* **할 일**
아래 기록에 적힌 줄을 하나도 빠짐없이 그대로 출력하시오. 단, 사진은 답에 넣지 마시오.

* **연습 자료**
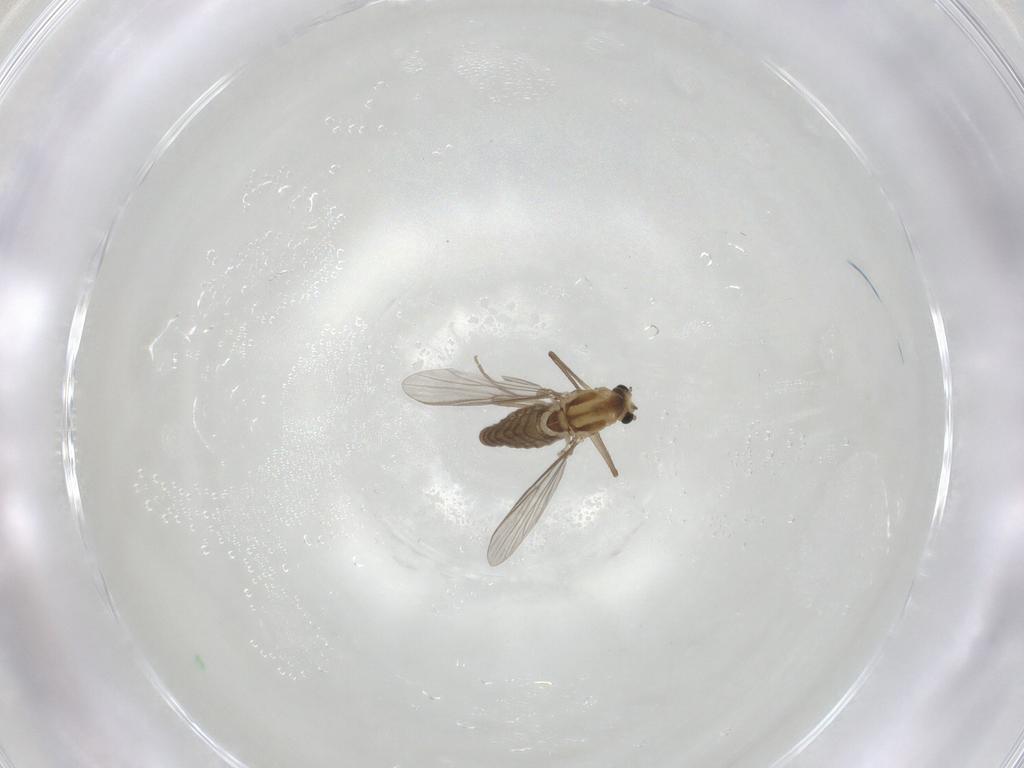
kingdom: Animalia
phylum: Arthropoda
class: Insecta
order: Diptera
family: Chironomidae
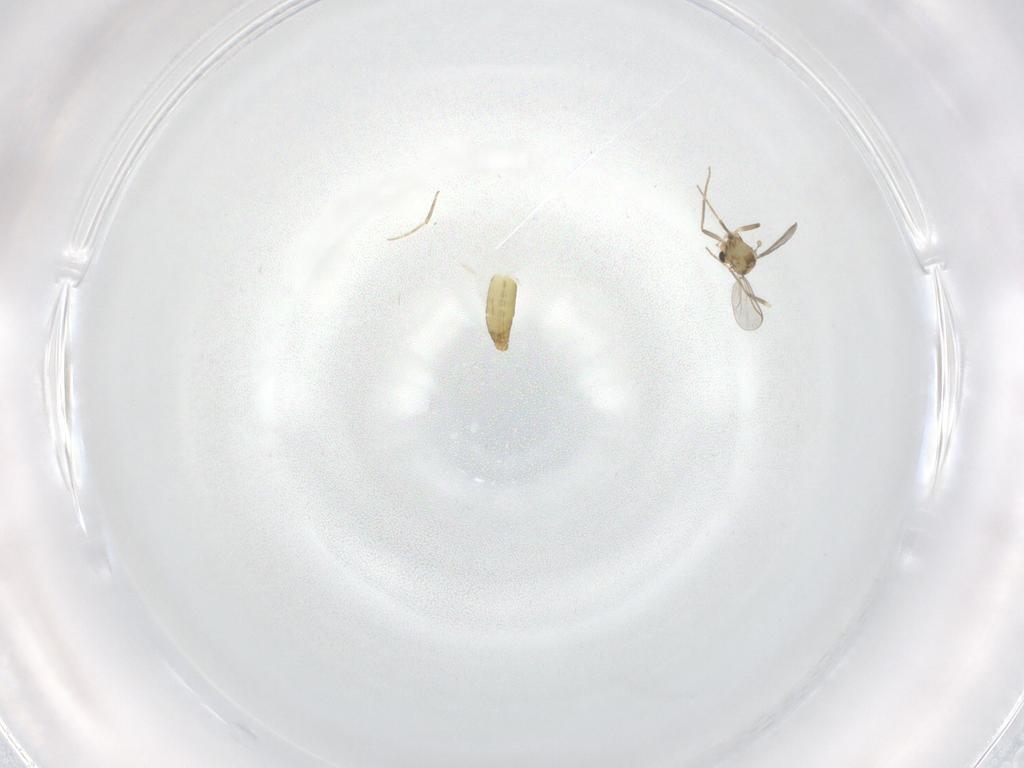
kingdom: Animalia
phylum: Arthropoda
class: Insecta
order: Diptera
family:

* **답**
kingdom: Animalia
phylum: Arthropoda
class: Insecta
order: Diptera
family: Chironomidae
kingdom: Animalia
phylum: Arthropoda
class: Insecta
order: Diptera
family:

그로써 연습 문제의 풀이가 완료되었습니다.